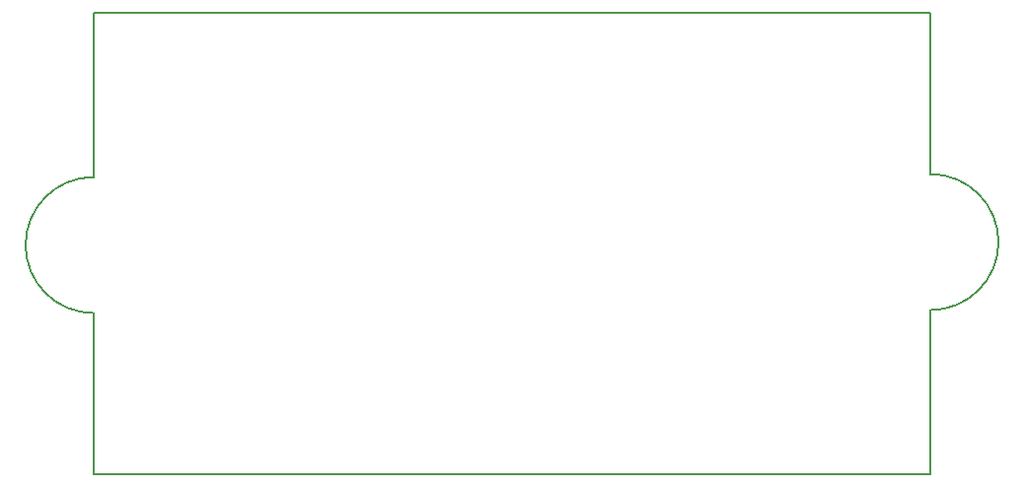
<source format=gbr>
G04 #@! TF.GenerationSoftware,KiCad,Pcbnew,(5.0.0)*
G04 #@! TF.CreationDate,2018-11-11T20:44:08+01:00*
G04 #@! TF.ProjectId,MosfetSchaltung_v2,4D6F73666574536368616C74756E675F,rev?*
G04 #@! TF.SameCoordinates,Original*
G04 #@! TF.FileFunction,Profile,NP*
%FSLAX46Y46*%
G04 Gerber Fmt 4.6, Leading zero omitted, Abs format (unit mm)*
G04 Created by KiCad (PCBNEW (5.0.0)) date 11/11/18 20:44:08*
%MOMM*%
%LPD*%
G01*
G04 APERTURE LIST*
%ADD10C,0.200000*%
G04 APERTURE END LIST*
D10*
X96456500Y-99441000D02*
G75*
G02X96456500Y-87757000I0J5842000D01*
G01*
X168275000Y-87503000D02*
G75*
G02X168275000Y-99187000I0J-5842000D01*
G01*
X96456500Y-73660000D02*
X96456500Y-87757000D01*
X96456500Y-99441000D02*
X96456500Y-113284000D01*
X168275000Y-87503000D02*
X168275000Y-73660000D01*
X168275000Y-113284000D02*
X168275000Y-99187000D01*
X168275000Y-113284000D02*
X96456500Y-113284000D01*
X96456500Y-73660000D02*
X168275000Y-73660000D01*
M02*

</source>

——————————

Work instruction:
Show a copy of each line from the data that includes the word "LIST".

Output for this exercise:
G04 APERTURE LIST*
G04 APERTURE END LIST*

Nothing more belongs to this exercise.